Writing Machines is the course website for English 170L at Pomona College in Claremont, California.
Suggested Readings?
So far, it appears that we have a very few suggested readings for our second-to-last week of class. These include a few online sources:
-- Confronting the Challenges of Participatory Culture: Media Education for the 21st Century
And a couple of print sources:
-- Daniel Punday, "The Narrative Construction of Cyberspace" (available through JSTOR)
-- Jerome McGann, from Radiant Textuality: Literature after the World Wide Web (which I'll digitize a selection from if need be)
So this is last call: if you have other suggestions, post them in the COMMENTS to this post. And use the comments to vote for your preferences.
I would suggest that people
I would suggest that people read about Sophie, on if:book, if they haven't already done so.
I loved Sven Birkerts
I loved Sven Birkerts Gutenberg Elegies--I hesistate to recommend one part over any other, but chapter 10 ("Close Listening"--a meditation on the beauties of reading) and chapter 11 ("Hypertext: of Mouse and Man"--how electronic reading is different than normal reading) are perhaps the most suitable. While neither is very long, maybe choosing just one would be best.
Another print suggestion is
Another print suggestion is Walking Mornings by Michael Joyce. I thought it might be appropriate to read this essay about his changed thoughts on hypertext/new media at the end of semester. Plus it's based on a talk he gave at Pomona. And it's already on Sakai!
As for my votes, I think the Onyx Project would be cool to discuss, as well as Jerome McGann's Radiant Textuality: Literature after the World Wide Web.

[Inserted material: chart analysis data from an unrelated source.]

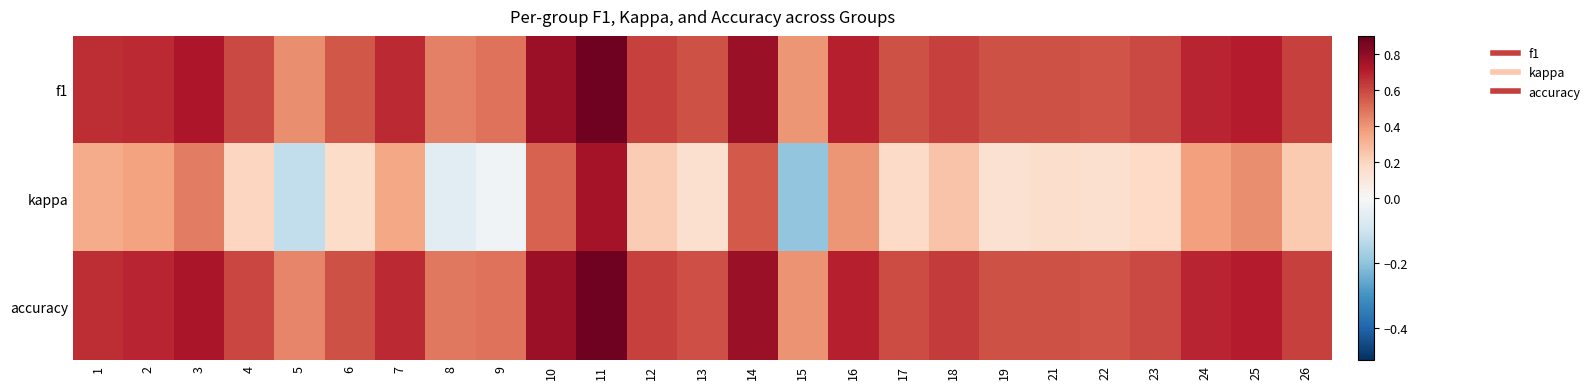

What is the smallest value displayed?

-0.2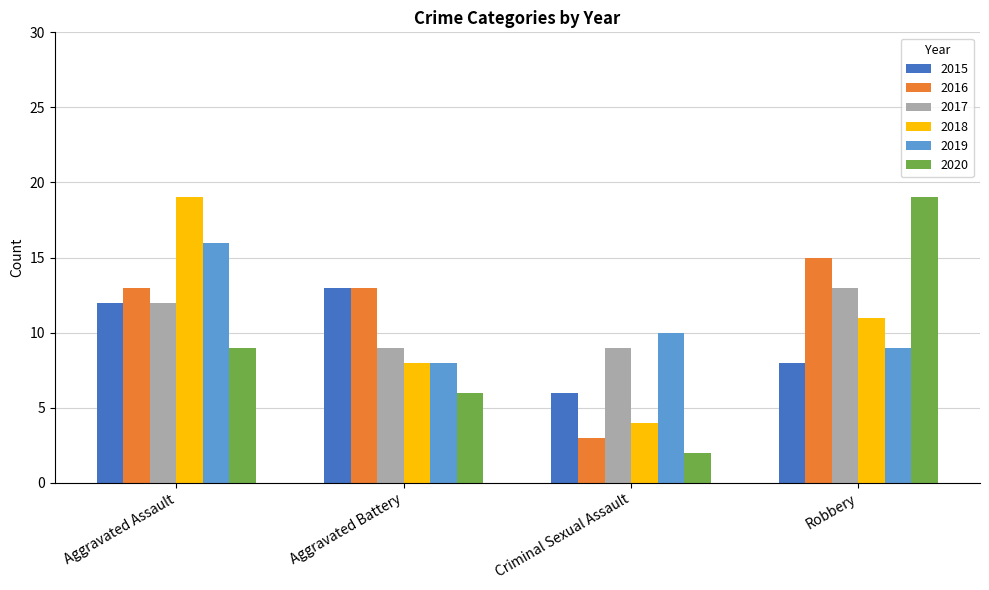

What is the label of the 2nd bar from the right?

Criminal Sexual Assault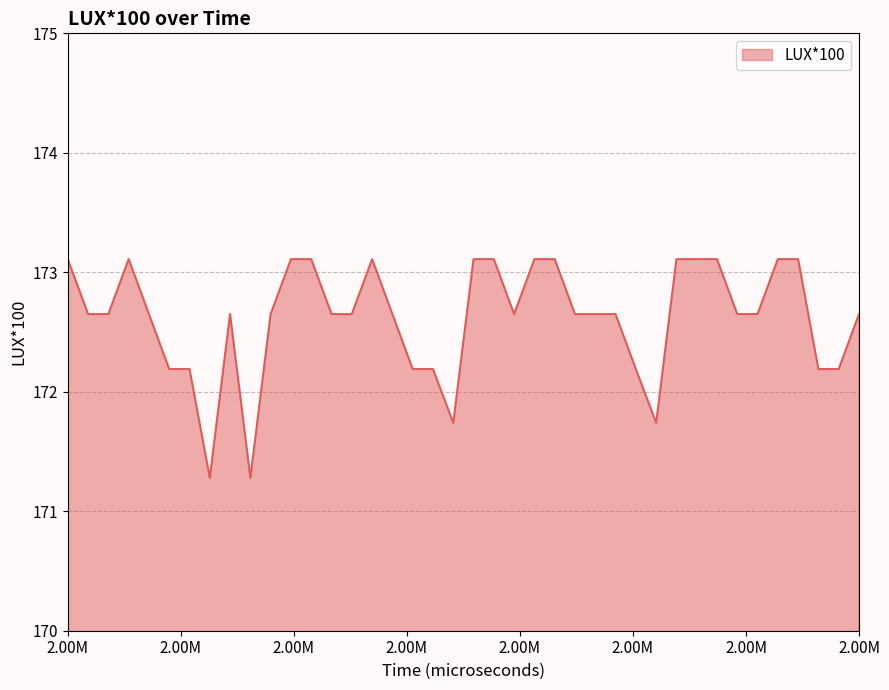

How many values are below 172?

4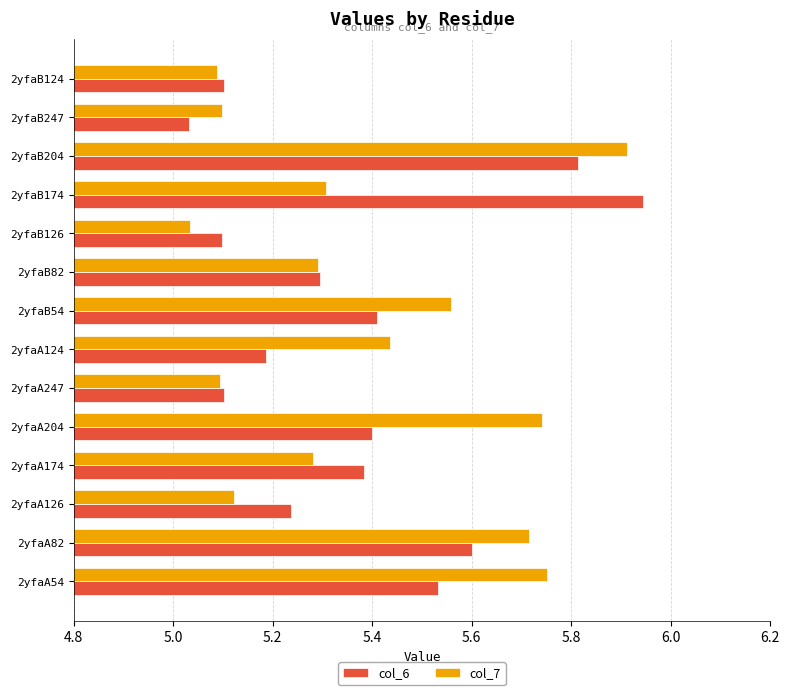

True or false: col_6 has a value of 2.4 at 2yfaA124.

False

I liked Walking Mornings as
I liked Walking Mornings as well.
Me three-- although I'm not
Me three-- although I'm not sure it would be as useful for us to talk about in class as some of the other stuff up here. It is a really nice essay, though.
Hayles
I was supposed to post this earlier, but I've been sleeping a lot. I'd like to suggest Katharine Hayles' "Virtual Bodies and Flickering Signifiers," a piece that looks at the stakes of electronic literature from the standpoint of embodiment (just search the title on JSTOR). Among other things, Hayles probes the links between physical and textual bodies, focusing on the effects of new media that often have no physical essence. Indeed, the influence of new forms of literature seems to play out not just online, but in the "real world." Throughout, Hayles looks to delineate "pattern" from "presence," which I found particularly relevant to discussions that we have had regarding hypertext, games and distributed narrative. I think this reading could give us some interesting new views on existing issues and perhaps draw things together as we come to the end.